De l'autre, certains aspects m'ont laissé nettement plus dubitatifs, d'autant que je ne les comprends pas. Mais que font ces images mentales venant troubler un affrontement guerrier pourtant fort maîtrisé jusque-là ? Quel est ce mysticisme étrange cassant plus le rythme qu'autre chose ? Des fautes de goût assez incompréhensibles, certes pas omniprésentes mais quand même un peu gênantes, d'autant qu'elles ont lieu un peu sur toute la durée de l'œuvre.

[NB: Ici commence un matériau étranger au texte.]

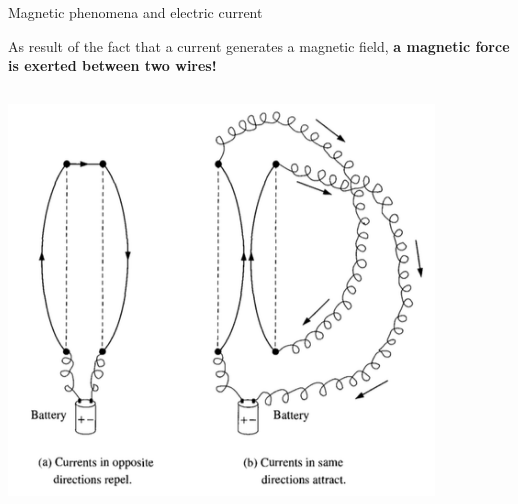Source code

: \begin{frame}{Magnetic phenomena and electric current}

As result of the fact that a current generates a magnetic field,
{\bf a magnetic force is exerted between two wires!}\\

\begin{columns}
  \begin{column}{0.60\textwidth}
    \begin{center}
      \includegraphics[width=0.90\textwidth]{./images/schematics/magnetic_force_between_wires_01.png}\\
    \end{center}
  \end{column}
  \begin{column}{0.30\textwidth}
    \begin{center}

\end{center}
\end{column}
\end{columns}
\end{frame}
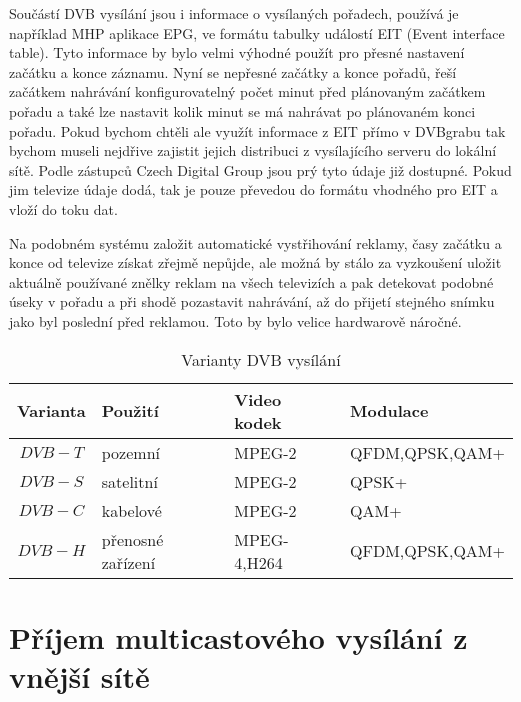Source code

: \vspace{10pt}

Součástí DVB vysílání jsou i informace o vysílaných pořadech, používá je například MHP aplikace EPG, ve formátu tabulky událostí EIT (Event interface table). Tyto informace by bylo velmi výhodné použít pro přesné nastavení začátku a konce záznamu. Nyní se nepřesné začátky a konce pořadů, řeší začátkem nahrávání konfigurovatelný počet minut před plánovaným začátkem pořadu a také lze nastavit kolik minut se má nahrávat po plánovaném konci pořadu. Pokud bychom chtěli ale využít informace z EIT přímo v DVBgrabu tak bychom museli nejdřive zajistit jejich distribuci z vysílajícího serveru do lokální sítě. Podle zástupců Czech Digital Group jsou prý tyto údaje již dostupné. Pokud jim televize údaje dodá, tak je pouze převedou do formátu vhodného pro EIT a vloží do toku dat.

\vspace{10pt}

Na podobném systému založit automatické vystřihování reklamy, časy začátku a konce od televize získat zřejmě nepůjde, ale možná by stálo za vyzkoušení uložit aktuálně používané znělky reklam na všech televizích a pak detekovat podobné úseky v pořadu a při shodě pozastavit nahrávání, až do přijetí stejného snímku jako byl poslední před reklamou. Toto by bylo velice hardwarově náročné.

\vspace{10pt}

\begin{table}
\begin{center}
\begin{tabular}{|c|l|l|l|}
\hline
\bf{Varianta} & \bf{Použití} & \bf{Video kodek} & \bf{Modulace} \\
\hline
$DVB-T$ & pozemní & MPEG-2 & QFDM,QPSK,QAM+\\
\hline
$DVB-S$ & satelitní & MPEG-2 & QPSK+\\
\hline
$DVB-C$ & kabelové & MPEG-2 & QAM+\\
\hline
$DVB-H$ & přenosné zařízení & MPEG-4,H264 & QFDM,QPSK,QAM+\\
\hline
\end{tabular}
\end{center}
\caption{Varianty DVB vysílání}
\label{tab:tab1}
\end{table}

\vspace{10pt}

\section{Příjem multicastového vysílání z vnější sítě}

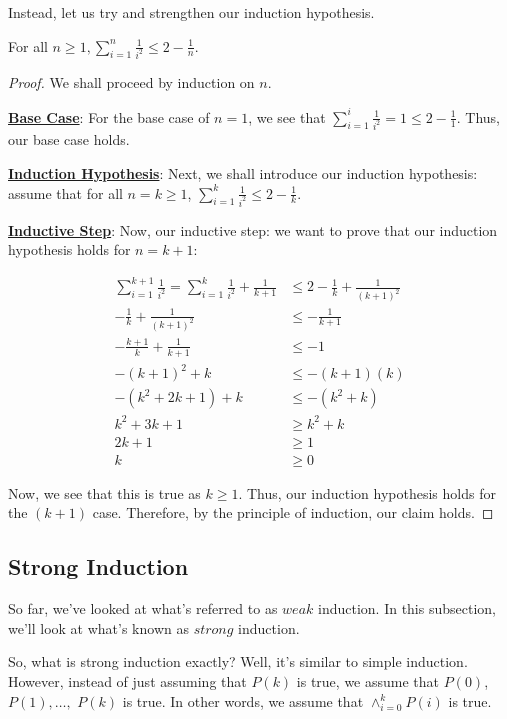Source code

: \documentclass[openany]{book}
\let\oldsum\sum
\renewcommand{\sum}[2]{\oldsum\limits_{#1}^{#2}}
\begin{document}
Instead, let us try and strengthen our induction hypothesis.

\begin{theorem}
	For all $n\geq1, \sum{i=1}{n}\frac{1}{i^2}\leq2-\frac{1}{n}$.
\end{theorem}
\begin{proof}
	We shall proceed by induction on $n$.
	
	\textbf{\underline{Base Case}}: For the base case of $n=1$, we see that $\sum{i=1}{i}\frac{1}{i^2}=1\leq2-\frac{1}{1}$. Thus, our base case holds.
	
	\textbf{\underline{Induction Hypothesis}}: Next, we shall introduce our induction hypothesis: assume that for all $n=k\geq1$, $\sum{i=1}{k}\frac{1}{i^2}\leq2-\frac{1}{k}$.
	
	\textbf{\underline{Inductive Step}}: Now, our inductive step: we want to prove that our induction hypothesis holds for $n=k+1$:
	
	\begin{align*}
		\sum{i=1}{k+1}\frac{1}{i^2}=\sum{i=1}{k}\frac{1}{i^2}+\frac{1}{k+1} &\leq 2 - \frac{1}{k} + \frac{1}{(k+1)^2} \\
		-\frac{1}{k}+\frac{1}{(k+1)^2} &\leq -\frac{1}{k+1} \\
		-\frac{k+1}{k}+\frac{1}{k+1}&\leq-1 \\
		-(k+1)^2 + k &\leq -(k+1)(k) \\
		-(k^2+2k+1)+k &\leq -(k^2+k) \\
		k^2 + 3k + 1 &\geq k^2+k \\
		2k + 1 &\geq 1 \\
		k &\geq 0
	\end{align*}
	
	Now, we see that this is true as $k\geq1$. Thus, our induction hypothesis holds for the $(k+1)$ case. Therefore, by the principle of induction, our claim holds.
\end{proof}

\subsection{Strong Induction} So far, we've looked at what's referred to as $\textit{weak}$ induction. In this subsection, we'll look at what's known as $\textit{strong}$ induction.

So, what is strong induction exactly? Well, it's similar to simple induction. However, instead of just assuming that $P(k)$ is true, we assume that $P(0)$, $P(1),\ldots,$ $P(k)$ is true. In other words, we assume that $\land_{i=0}^k P(i)$ is true.
\end{document}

De plus, au-delà des libertés historiques prises (c'est de bonne guerre), certains aspects du scénario ne sont pas assez exploités (la relation entre Maximum et Lucilla), d'autant que Russell Crowe, efficace, se fait complètement voler la vedette par un Joaquin Phoenix impressionnant en Commode sadique, torturé et obsédé par le pouvoir, de loin le protagoniste le plus intéressant. Dommage d'ailleurs que cet ancien général romain devenu gladiateur n'ait pas été mieux écrit, n'évoluant en définitive que très peu du début à la fin. Ces réserves émises, « Gladiator » reste un divertissement haut du panier, rendant ses lettres de noblesse à un genre porté disparu depuis de nombreuses années à Hollywood. Inégal, mais prestigieux.